The Big Sick Kumail Nanjiani, Zoe Kazan, Ray Romano. Directed by Michael Showalter. Rated R. Opens Friday in select theaters.
The broad narrative arc of The Big Sick isn’t that different from the average Hollywood romantic comedy: Two people from different backgrounds meet cute, develop a relationship around playful banter, have a misunderstanding that pushes them apart, then eventually reconcile and live happily ever after (presumably). Where the movie succeeds is in the personal specificity of the story, written by comedian Kumail Nanjiani (best known as Dinesh on HBO’s Silicon Valley) and his wife Emily V. Gordon, based on their real-life romance. Nanjiani plays a version of himself, an aspiring comedian in Chicago who meets grad student Emily (Zoe Kazan) at a show and begins a casual fling that soon turns into something potentially serious.
Kumail has trouble telling his traditional Pakistani family that he’s dating a white girl, while Emily, who’s open with her parents about everything, doesn’t understand his struggles. Nanjiani and Gordon balance the conflict well, showing the cultural disconnect without making either character into the villain. Nanjiani and Kazan have a wonderfully relaxed chemistry that makes their connection believable, and the script finds humor in relatable situations without resorting to the ridiculous comedic set pieces that are crutches for so many mainstream rom-coms.

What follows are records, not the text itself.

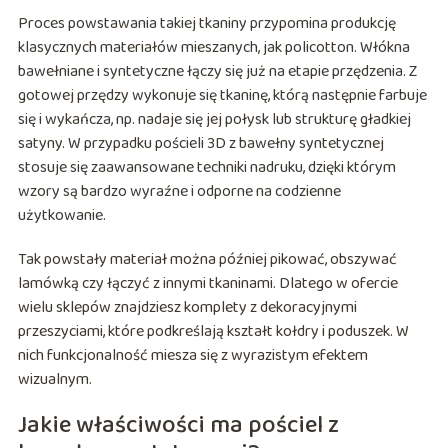
Proces powstawania takiej tkaniny przypomina produkcję
klasycznych materiałów mieszanych, jak policotton. Włókna
bawełniane i syntetyczne łączy się już na etapie przędzenia. Z
gotowej przędzy wykonuje się tkaninę, którą następnie farbuje
się i wykańcza, np. nadaje się jej połysk lub strukturę gładkiej
satyny. W przypadku pościeli 3D z bawełny syntetycznej
stosuje się zaawansowane techniki nadruku, dzięki którym
wzory są bardzo wyraźne i odporne na codzienne
użytkowanie.
Tak powstały materiał można później pikować, obszywać
lamówką czy łączyć z innymi tkaninami. Dlatego w ofercie
wielu sklepów znajdziesz komplety z dekoracyjnymi
przeszyciami, które podkreślają kształt kołdry i poduszek. W
nich funkcjonalność miesza się z wyrazistym efektem
wizualnym.
Jakie właściwości ma pościel z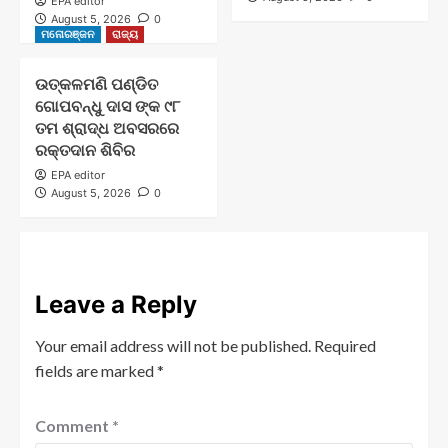
EPA editor
August 5, 2026
0
ମନୋରଞ୍ଜନ
ରାଜ୍ୟ
ଉତ୍କଳମଣି ପଣ୍ଡିତ
ଗୋପବନ୍ଧୁ ଦାସ ଙ୍କ ୯୮
ତମ ଶ୍ରାଦ୍ଧ ଅବସରରେ
ରକ୍ତଦାନ ଶିବିର
EPA editor
August 5, 2026
0
Leave a Reply
Your email address will not be published.
Required
fields are marked
*
Comment
*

It’s almost a shame, then, that Emily spends the entire middle of the movie in a coma, thanks to a mysterious illness. But that’s what shows Kumail the true power of their relationship, as he bonds with Emily’s parents (warmly played by Ray Romano and Holly Hunter) and builds the courage to stand up to his own. Director Michael Showalter has made more offbeat takes on the rom-com formula (The Baxter, Hello My Name Is Doris), but here he mostly steps back and lets Nanjiani and Gordon tell their story, keeping things running smoothly and without any distractions. The Big Sick doesn’t reinvent its genre (most of the developments, aside from sudden unexplained illness, are pretty predictable), but it doesn’t have to. It delivers a real love story with real humor from real people, and the movies can always use more of those.